The introduction starts with a deceptively simple question: How much do you think the last meal you ate contributed to climate change? Although the answer is complicated, indeed much more complicated than the simplified analysis presented in the book, it isn’t rocket science (no pun intended…) And that’s exactly what Bridle is trying to achieve: making the relationship between diet and climate change easier to understand.

There are two main ways we can reduce our emissions through our diets

That’s because there are a few big sources of climate emissions in most of our diets. Meat and dairy represent by far the largest source of agricultural GHG emissions. Eating a bit less of these things can make a marked difference. Choosing meat and dairy products that have been more sustainably reared also helps.
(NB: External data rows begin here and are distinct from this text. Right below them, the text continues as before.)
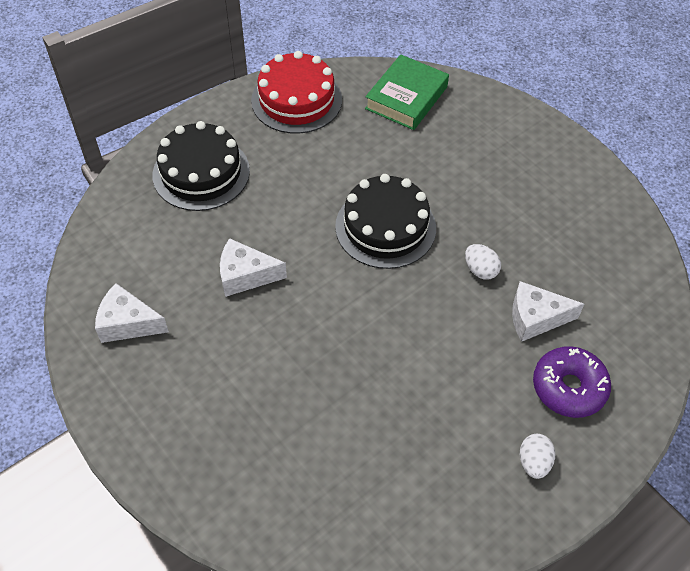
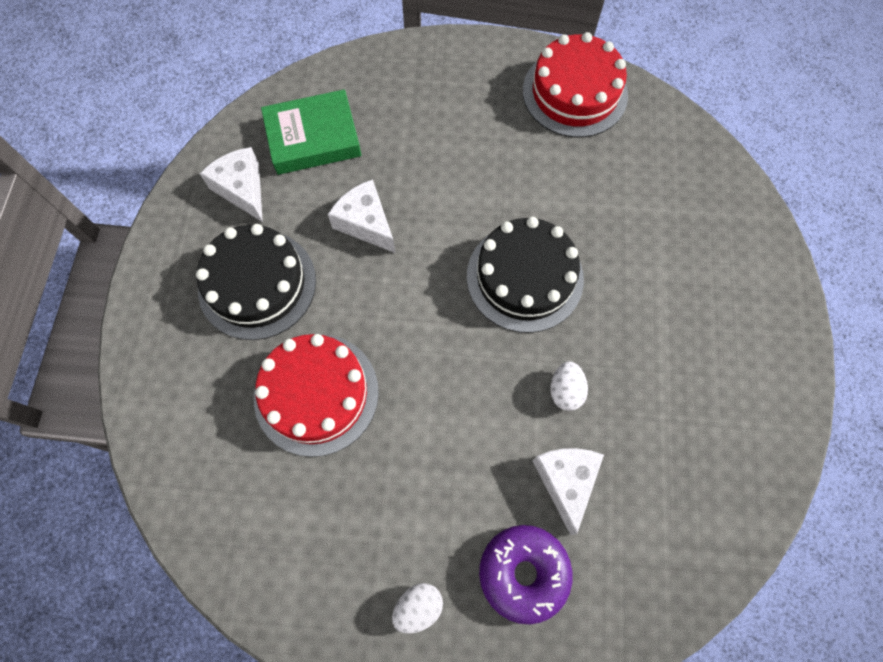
camera: 45 degrees right, 15 degrees up
black cake [152,121,250,211] -> black cake moved to [196,224,316,340]
green book [365,54,449,130] -> green book moved to [261,89,361,175]
white cheese [512,281,584,342] -> white cheese turned 45 degrees clockwise [532,448,604,535]
none -> red cake [254,334,379,457]

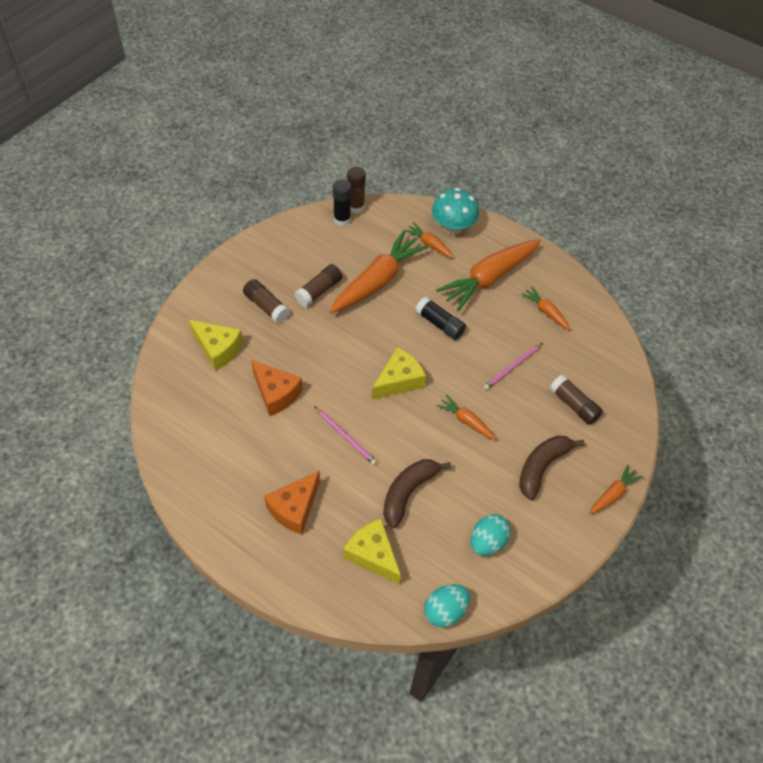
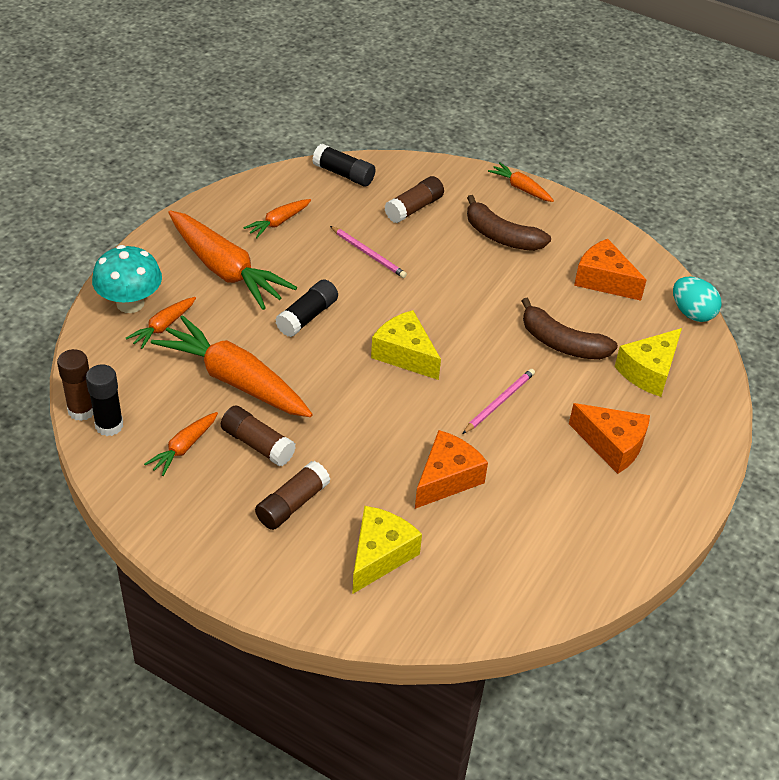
camera: 95 degrees left, 10 degrees down
orange carrot [436,394,496,440] -> orange carrot moved to [144,412,218,476]
turquoise egg [471,514,511,556] -> orange cheese [574,239,647,301]
none -> black glue stick [312,144,375,187]

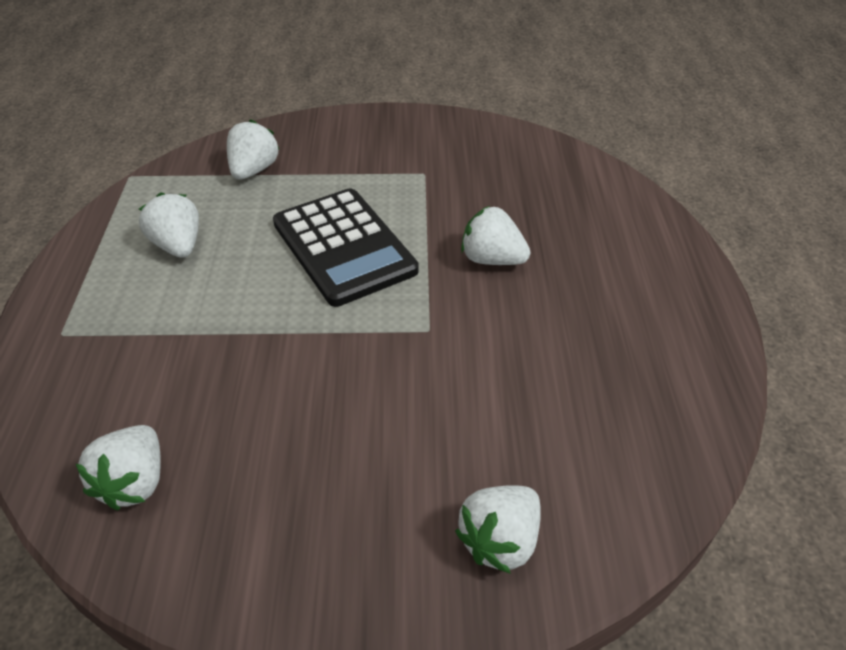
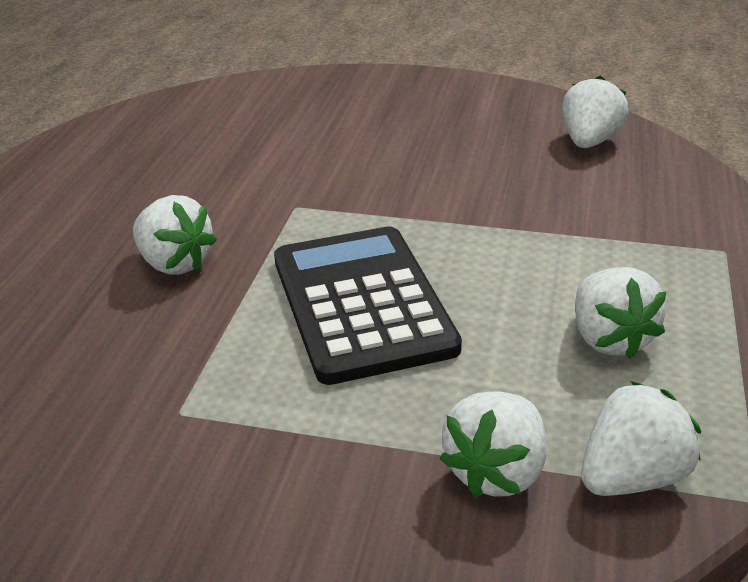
camera: 165 degrees left, 10 degrees down
white strawberry [455,485,541,574] -> white strawberry moved to [581,381,701,496]

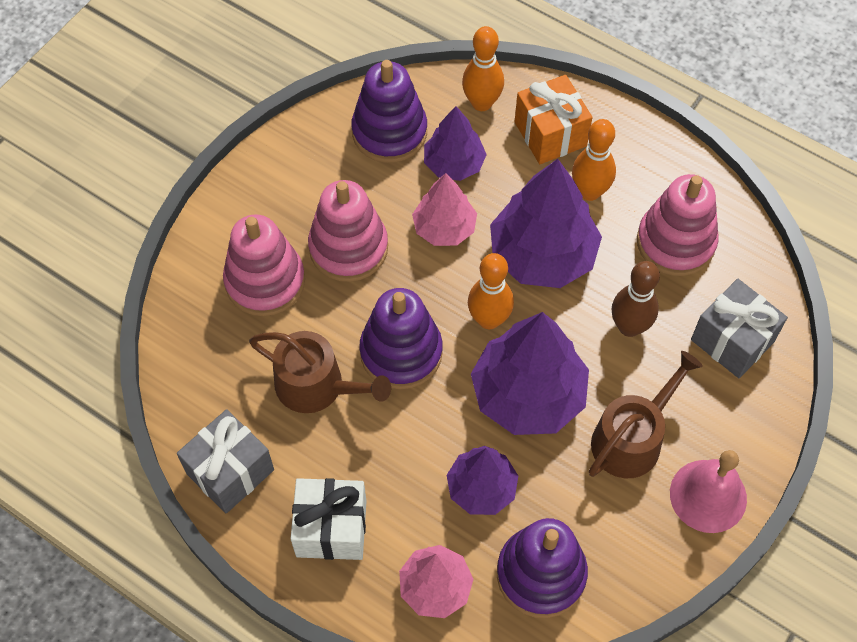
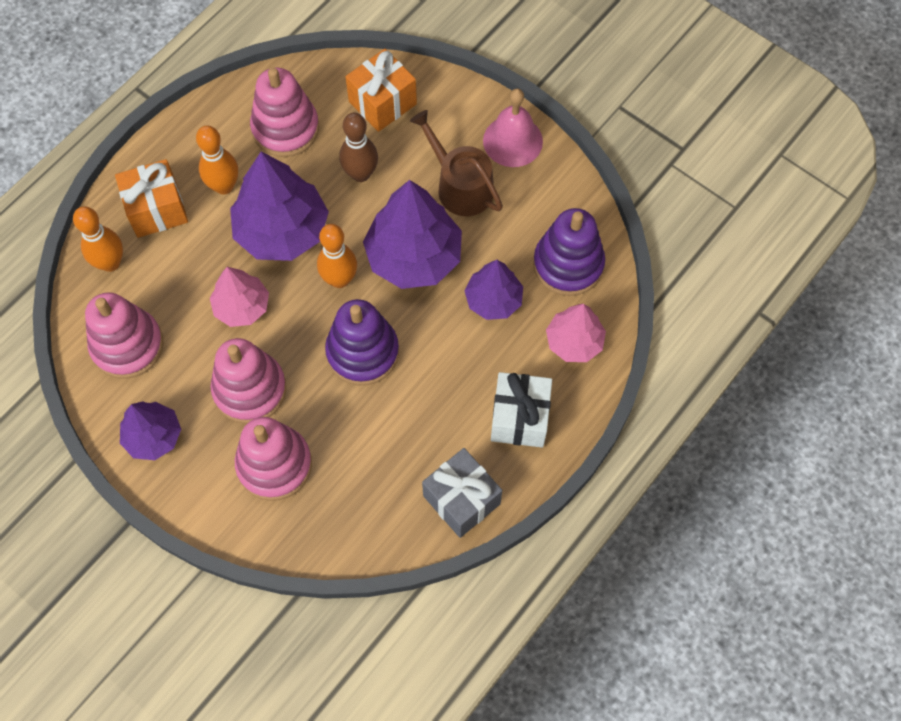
camera: 85 degrees left, 5 degrees up
brown watering can [249,331,391,413] -> none
purple stacking toy [351,60,427,163] -> pink stacking toy [85,292,164,379]
purple tree [424,106,487,181] -> purple tree moved to [120,401,181,460]
grey gift [691,279,788,378] -> orange gift [345,49,417,132]

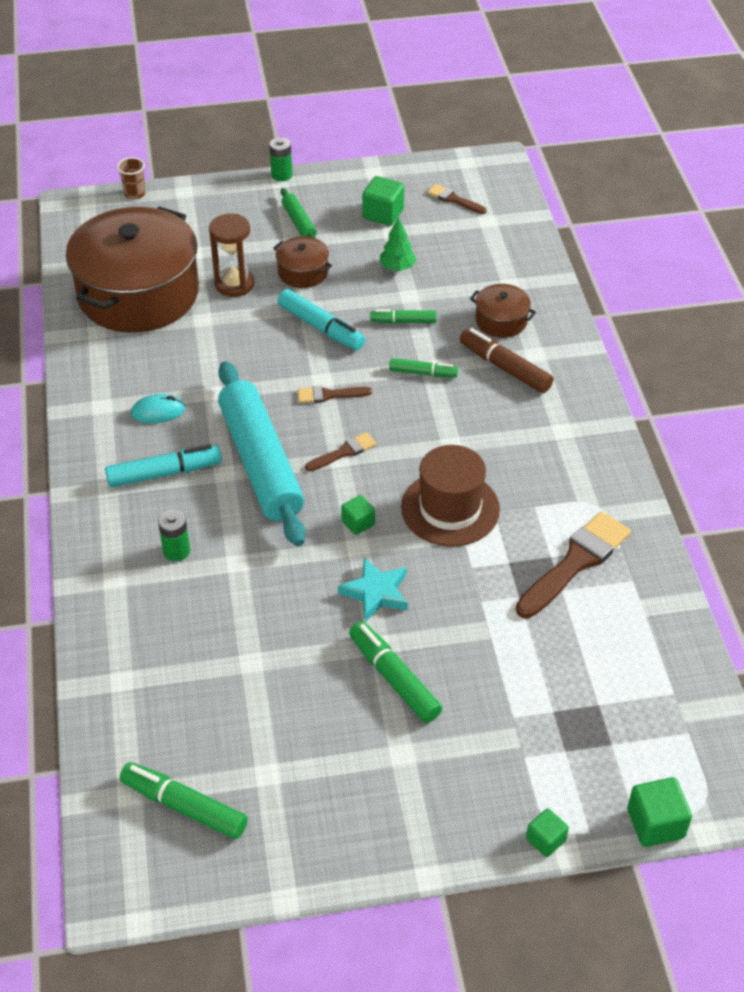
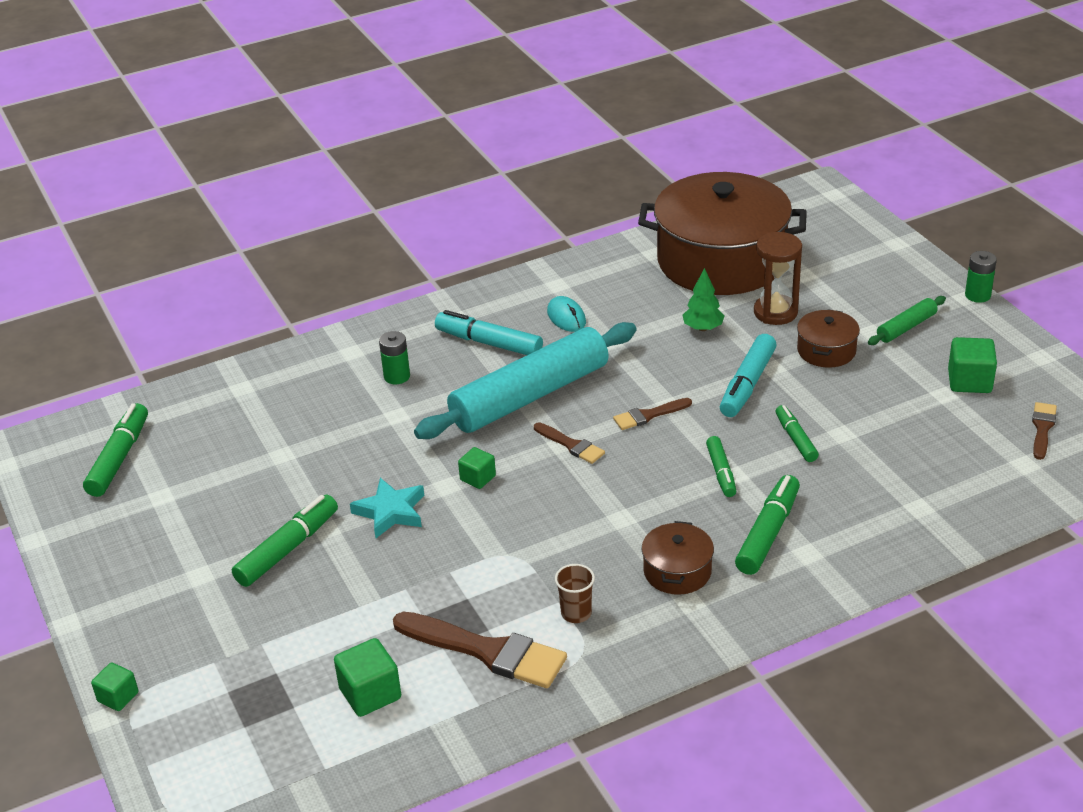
camera: 75 degrees right, 10 degrees down
turquoise marker [105,445,222,487] -> turquoise marker turned 150 degrees clockwise [435,310,543,355]
brown cup [117,157,145,200] -> brown cup moved to [555,564,595,623]
brown brush [297,386,372,403] -> brown brush turned 90 degrees counterclockwise [613,398,692,430]
green tree [380,217,417,271] -> green tree moved to [682,268,724,331]
brown hat [401,445,500,547] -> none
brown marker [460,328,553,393] -> green marker [735,475,800,575]
brown pot [470,284,536,338] -> brown pot moved to [642,521,714,595]
green cube [627,777,692,847] -> green cube moved to [334,638,401,717]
Avoiding food waste is also important. If you look at the average UK food emissions per person per day in a simplified analysis based on a 2018 IPCC special report, food waste is the biggest contributor overall. 

And it’s not a simple trade-off in the end, between a long-haul flight and our diet. Without changes in both areas, global temperatures are still expected to rise. So far, at least in our food systems, clean energy has made a substantial difference to reducing GHG emissions.

But it’s not enough. Without changes to other aspects of agricultural practices, and to our food choices, we won’t get there. It’s not hard, but it does require a change in mindset. Social change takes time, and it takes every one of us to make it happen.